La SNCFT est une entreprise publique, la responsabilité de l’État est donc engagée. Pour Fouad Ghorbali, sociologue qui a travaillé sur la violence policière en Tunisie, cet épisode est révélateur de la violence entre citoyens et représentants de l’État :
 

Le comportement des contrôleurs rappelle le banditisme policier, cette violence injustifiée dont la police peut faire preuve dans ses interventions, et notamment le fait que certains policiers soient "en civil". L’autre point commun entre les policiers et les agents des entreprises publiques, c’est l’impunité dont ils bénéficient. Vu le bruit qu’a fait la vidéo, la SNCFT a été obligée de réagir mais rien ne dit qu’il y aura véritablement une sanction. Cela est notamment dû à la puissance des syndicats.

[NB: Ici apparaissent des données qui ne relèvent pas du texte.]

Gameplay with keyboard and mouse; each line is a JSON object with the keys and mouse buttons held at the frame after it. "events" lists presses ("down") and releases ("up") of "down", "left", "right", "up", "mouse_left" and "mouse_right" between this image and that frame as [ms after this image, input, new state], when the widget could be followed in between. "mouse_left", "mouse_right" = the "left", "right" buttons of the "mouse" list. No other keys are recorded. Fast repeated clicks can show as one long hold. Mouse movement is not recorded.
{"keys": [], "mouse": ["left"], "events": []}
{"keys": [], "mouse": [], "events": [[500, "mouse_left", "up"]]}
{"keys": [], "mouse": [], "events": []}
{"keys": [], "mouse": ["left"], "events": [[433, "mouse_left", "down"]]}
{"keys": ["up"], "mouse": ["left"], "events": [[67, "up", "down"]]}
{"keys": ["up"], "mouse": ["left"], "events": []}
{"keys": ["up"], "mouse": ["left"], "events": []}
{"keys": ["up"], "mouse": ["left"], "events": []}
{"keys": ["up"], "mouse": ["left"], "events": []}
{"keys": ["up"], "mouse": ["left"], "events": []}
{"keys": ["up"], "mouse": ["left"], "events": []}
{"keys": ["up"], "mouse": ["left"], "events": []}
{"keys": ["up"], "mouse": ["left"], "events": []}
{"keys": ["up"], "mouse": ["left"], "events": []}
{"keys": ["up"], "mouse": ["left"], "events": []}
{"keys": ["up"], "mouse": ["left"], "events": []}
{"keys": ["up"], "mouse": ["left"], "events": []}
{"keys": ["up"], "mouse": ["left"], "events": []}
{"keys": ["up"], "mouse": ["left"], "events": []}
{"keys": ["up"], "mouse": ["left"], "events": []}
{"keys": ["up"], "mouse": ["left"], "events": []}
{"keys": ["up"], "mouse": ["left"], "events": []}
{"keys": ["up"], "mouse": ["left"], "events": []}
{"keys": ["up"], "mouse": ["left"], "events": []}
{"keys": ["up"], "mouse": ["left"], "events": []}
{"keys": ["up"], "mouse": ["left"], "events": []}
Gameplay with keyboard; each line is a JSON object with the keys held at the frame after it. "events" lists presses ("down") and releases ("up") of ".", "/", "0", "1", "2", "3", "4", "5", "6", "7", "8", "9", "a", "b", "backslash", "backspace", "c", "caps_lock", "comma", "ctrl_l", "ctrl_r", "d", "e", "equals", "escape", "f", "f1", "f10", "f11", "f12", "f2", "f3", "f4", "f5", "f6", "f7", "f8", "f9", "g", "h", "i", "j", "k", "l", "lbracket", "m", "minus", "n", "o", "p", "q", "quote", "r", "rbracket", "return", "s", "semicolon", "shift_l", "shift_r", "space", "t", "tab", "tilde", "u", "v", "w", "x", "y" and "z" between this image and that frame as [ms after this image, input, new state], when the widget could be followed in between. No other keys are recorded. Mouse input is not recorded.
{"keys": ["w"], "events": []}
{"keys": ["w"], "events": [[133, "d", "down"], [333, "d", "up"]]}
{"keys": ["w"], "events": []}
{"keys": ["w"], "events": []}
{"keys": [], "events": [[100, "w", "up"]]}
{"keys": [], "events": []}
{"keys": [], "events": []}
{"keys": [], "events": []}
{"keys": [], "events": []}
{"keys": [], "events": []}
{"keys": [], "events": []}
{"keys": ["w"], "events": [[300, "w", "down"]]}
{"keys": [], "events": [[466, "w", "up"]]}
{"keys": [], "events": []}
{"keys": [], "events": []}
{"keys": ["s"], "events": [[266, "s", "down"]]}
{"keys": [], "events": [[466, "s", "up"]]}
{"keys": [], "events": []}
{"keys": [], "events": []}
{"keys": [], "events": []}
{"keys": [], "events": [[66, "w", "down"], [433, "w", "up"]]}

Clairement, les contrôleurs de la SNCFT ne sont pas formés pour leurs postes. Quand un usager voyage sans titre de transport, il y a une procédure : l’agent doit lui demander sa carte d’identité et s’il n’en a pas, l’emmener au poste de contrôle le plus proche. Mais les contrôleurs sont dans une logique de répression de la fraude : leur but est de traquer ceux qui ne payent pas, comme le policier traquerait celui qui enfreint la loi. Autrement dit, ils jouent aux flics, avec les mêmes mécanismes.


"Seule la sanction systématique nous fera sortir de la dénonciation individuelle et isolée"

Cette violence est souvent la conséquence d’une frustration : leur statut n’est pas valorisé socialement, notamment en termes de salaire, et cela génère des abus de pouvoir. D’un autre côté, il y a une vraie banalisation des agressions en Tunisie depuis quelques années. Beaucoup d’émissions, d’articles relatent des faits divers d’une extrême violence [avant le soulèvement de 2011, le pouvoir tunisien contrôlait les médias et les faits divers violents étaient peu relatés, afin de donner une impression de sécurité, NDLR]. On s’en rend davantage compte depuis que les gens ont commencé à filmer les abus des représentants de l’autorité.

Les gens doivent continuer à documenter ce genre de cas, en espérant que cela fera pression sur les autorités publiques et les obligera à faire appliquer la loi sur tous les fonctionnaires. Seule la sanction systématique nous fera sortir de la dénonciation individuelle et isolée.